Jennifer Brennan
Leach

By Jennifer Brennan Leach, 32, Barnegat, N.J.; diagnosed with systemic JRA at age 2

My name is Jennifer Brennan Leach and this is my 30th year living with juvenile rheumatoid arthritis. I was diagnosed in 1984, at the age of 2. Too young to verbalize pain, too young to understand, too young to have arthritis, right? Wrong. Children get arthritis, too.

I visited many hospitals. I learned at a young age that needles would be a very big part of my life. I assumed that one day I would be in a wheelchair because the children I saw with JRA were. I took up to 20 baby aspirin a day. I was on gold, a drug no longer used. I have tried Enbrel, Humira, Vioxx, Celebrex, Mobic, prednisone, cortisone injections and – for seven years my miracle drug – methotrexate.

I have JRA in my whole body. My parents would have to carry me all over the house and spoon-feed me. I would cry over a sneeze. The pain was unbearable. In elementary school, I made friends and was never treated differently by teachers. My kindergarten teacher would push me passed my limits. I couldn’t do what others could. I gave it my all and continued with that mentality throughout life: always put in 110 percent.

In 5th grade, a girl named April who helped me up and down in gym, became my best friend for life. I couldn’t partake in many of the physical games played in school. When we would have to race, I was always chosen by the slowest runner because they could beat me. I still ran. 

There were things I wished I could do: I longed to sit Indian style, do a cartwheel, even wear sandals. My feet are deformed due to JRA. I have never worn sandals and at the beach I dig my feet in the sand. It’s a very real reminder of how ugly this disease is.

In middle school, I kept a second set of books at home and was allowed access to the elevator. I was on the town softball team and loved hearing the coach yell, “Back up, we have a good hitter!” I was pretty good at bunting too.

At night I would sleep with braces on my wrists. I would go to physical therapy and have hot paraffin wax put on my hands. My favorite was water therapy. I was involved in student council, national junior honor society and drama. I had friends, got a job at 14, went to proms, had a boyfriend and had some great teen years all thanks to methotrexate.

After high school I had to stop taking methotrexate. I went from pills to injections and then my body just had enough. I had a couple years of minimal disease activity, controlling my swell ups with Mobic.

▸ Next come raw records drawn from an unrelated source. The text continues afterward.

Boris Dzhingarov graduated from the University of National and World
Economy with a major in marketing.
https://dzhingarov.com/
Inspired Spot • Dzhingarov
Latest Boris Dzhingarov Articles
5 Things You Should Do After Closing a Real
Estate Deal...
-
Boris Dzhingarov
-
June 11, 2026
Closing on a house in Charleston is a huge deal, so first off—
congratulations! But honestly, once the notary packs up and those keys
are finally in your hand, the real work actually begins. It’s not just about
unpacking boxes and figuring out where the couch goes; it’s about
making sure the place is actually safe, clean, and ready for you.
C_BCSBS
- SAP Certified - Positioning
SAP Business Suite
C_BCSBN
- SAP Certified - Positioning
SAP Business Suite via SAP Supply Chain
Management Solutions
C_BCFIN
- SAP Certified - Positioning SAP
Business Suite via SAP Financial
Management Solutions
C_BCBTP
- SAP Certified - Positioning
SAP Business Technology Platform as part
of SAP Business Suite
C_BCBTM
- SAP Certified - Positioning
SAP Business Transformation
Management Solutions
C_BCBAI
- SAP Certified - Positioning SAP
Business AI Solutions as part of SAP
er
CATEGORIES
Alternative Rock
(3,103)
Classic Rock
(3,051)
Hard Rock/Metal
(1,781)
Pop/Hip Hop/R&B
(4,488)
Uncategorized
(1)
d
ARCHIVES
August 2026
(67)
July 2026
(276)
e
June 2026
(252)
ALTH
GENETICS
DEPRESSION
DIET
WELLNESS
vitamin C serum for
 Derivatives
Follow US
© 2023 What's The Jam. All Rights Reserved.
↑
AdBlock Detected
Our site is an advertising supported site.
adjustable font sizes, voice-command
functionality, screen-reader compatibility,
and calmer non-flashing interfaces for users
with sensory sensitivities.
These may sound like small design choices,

Then I found I couldn’t lift my leg over the tub wall to take a shower. I couldn’t put on socks and shoes. I started going up and down stairs one foot at a time. This wasn’t what I wanted for my life so I made a consultation at Hospital For Special Surgery in New York City. X-rays revealed my hips were bone on bone. I felt so comfortable with the surgeon and his knowledge and expertise that I scheduled surgery. At 23, in 2005, I had my first major surgery, a bilateral hip replacement. It felt like someone shot WD40 in my brand new titanium and chrome hips.

In 2007, I had my daughter and in 2011 I had my son. Both pregnancies were very different. I experienced remission with the first but not the second. Both were delivered via planned C-section. After both, my arthritis came back with a vengeance. I couldn’t even lift my newborns. I used crutches and had to be put back on methotrexate and prednisone.

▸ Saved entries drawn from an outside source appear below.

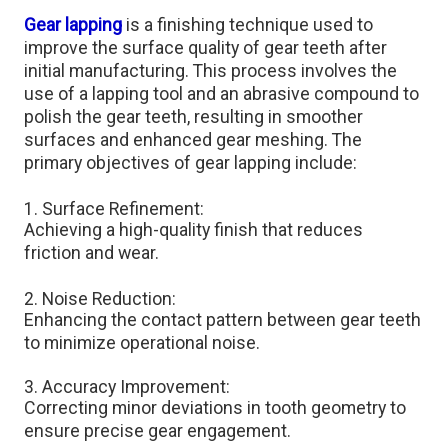
Gear lapping
is a finishing technique used to
improve the surface quality of gear teeth after
initial manufacturing. This process involves the
use of a lapping tool and an abrasive compound to
polish the gear teeth, resulting in smoother
surfaces and enhanced gear meshing. The
primary objectives of gear lapping include:
1. Surface Refinement:
Achieving a high-quality finish that reduces
friction and wear.​
2. Noise Reduction:
Enhancing the contact pattern between gear teeth
to minimize operational noise.​
3. Accuracy Improvement:
Correcting minor deviations in tooth geometry to
ensure precise gear engagement.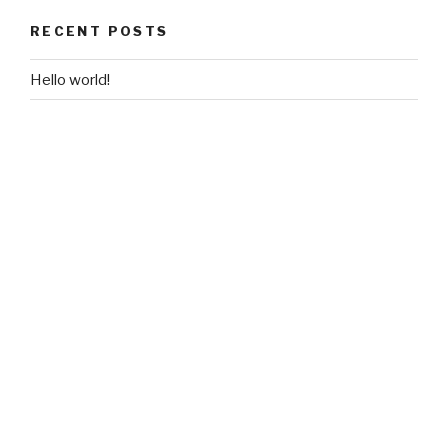
RECENT POSTS
Hello world!
RECENT COMMENTS
A WordPress Commenter
on
Hello world!
ARCHIVES
November 2018
CATEGORIES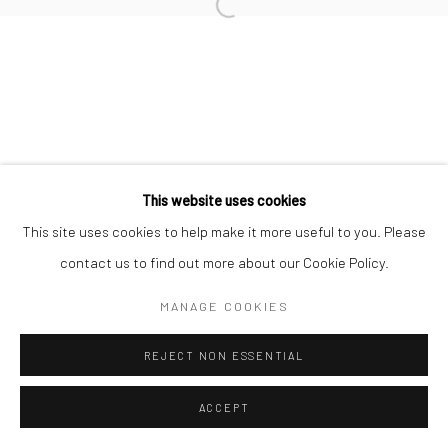
This website uses cookies
This site uses cookies to help make it more useful to you. Please
contact us to find out more about our Cookie Policy.
MANAGE COOKIES
REJECT NON ESSENTIAL
ACCEPT
ENQUIRE
SHARE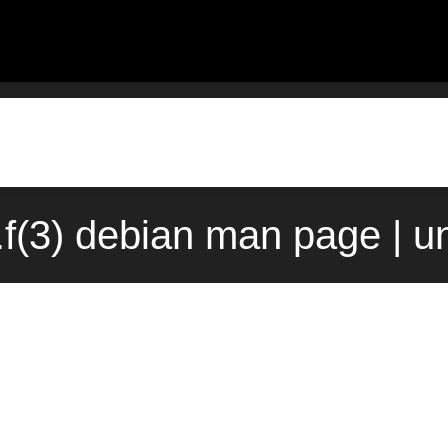
.f(3) debian man page | u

This disease has left me disabled and I can no longer work. Even with limited mobility I was able to fulfill my dream of walking (with a limp) down the aisle. There will be more surgeries in my future but I take each day as it comes. Laughter is the best medicine and my children supply that for me.

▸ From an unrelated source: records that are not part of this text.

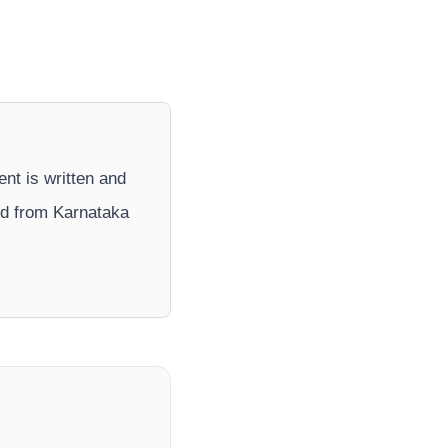
ent is written and
nd from Karnataka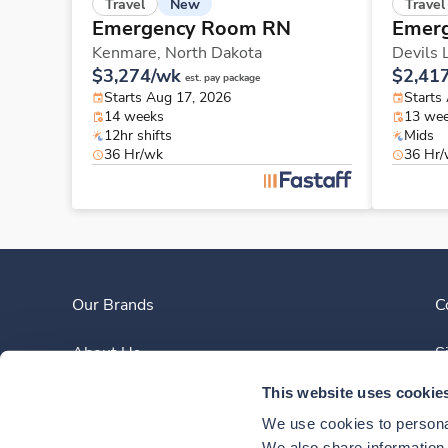
New
Travel
Travel
Emergency Room RN
Emer
Kenmare,
North Dakota
Devils 
$3,274/wk
$2,41
est. pay package
Starts Aug 17, 2026
Starts
14 weeks
13 we
12hr shifts
Mids
36 Hr/wk
36 Hr
Our Brands
C
About Us
S
This website uses cookie
Clinician Experience
We use cookies to personal
We also share information a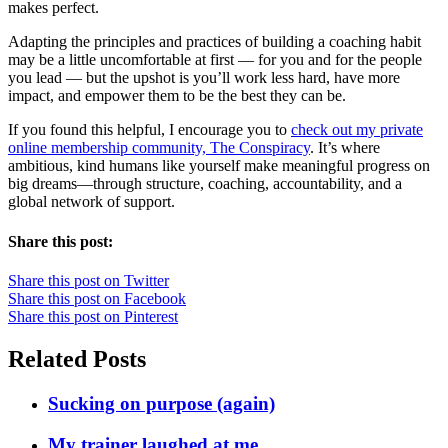
makes perfect.
Adapting the principles and practices of building a coaching habit
may be a little uncomfortable at first — for you and for the people
you lead — but the upshot is you’ll work less hard, have more
impact, and empower them to be the best they can be.
If you found this helpful, I encourage you to
check out my private
online membership community, The Conspiracy
. It’s where
ambitious, kind humans like yourself make meaningful progress on
big dreams—through structure, coaching, accountability, and a
global network of support.
Share this post:
Share this post on Twitter
Share this post on Facebook
Share this post on Pinterest
Related Posts
Sucking on purpose (again)
My trainer laughed at me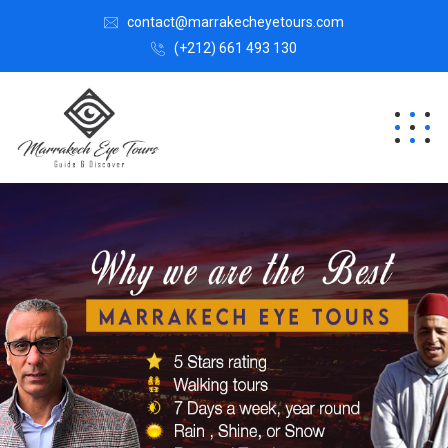
contact@marrakecheyetours.com
(+212) 661 493 130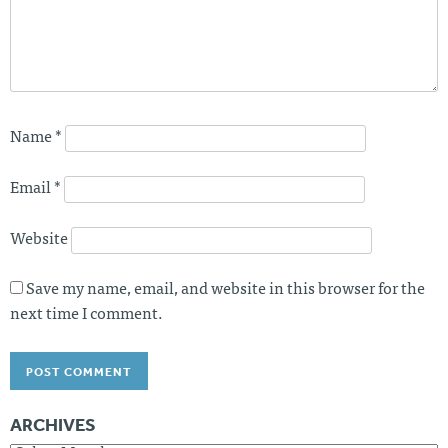
Name
*
Email
*
Website
Save my name, email, and website in this browser for the
next time I comment.
ARCHIVES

I’m surrounded by a wonderful husband, supportive friends and family. My father prepares dinners and always tells me about new things available for arthritis patients. My mom helps me daily and I am so thankful for her unconditional love through the years. My rheumatologist is amazing: she treats the patient not just the disease. I thank God for all I do have and feel blessed despite the challenges that arthritis brings. Never let this disease stop you from achieving your dreams!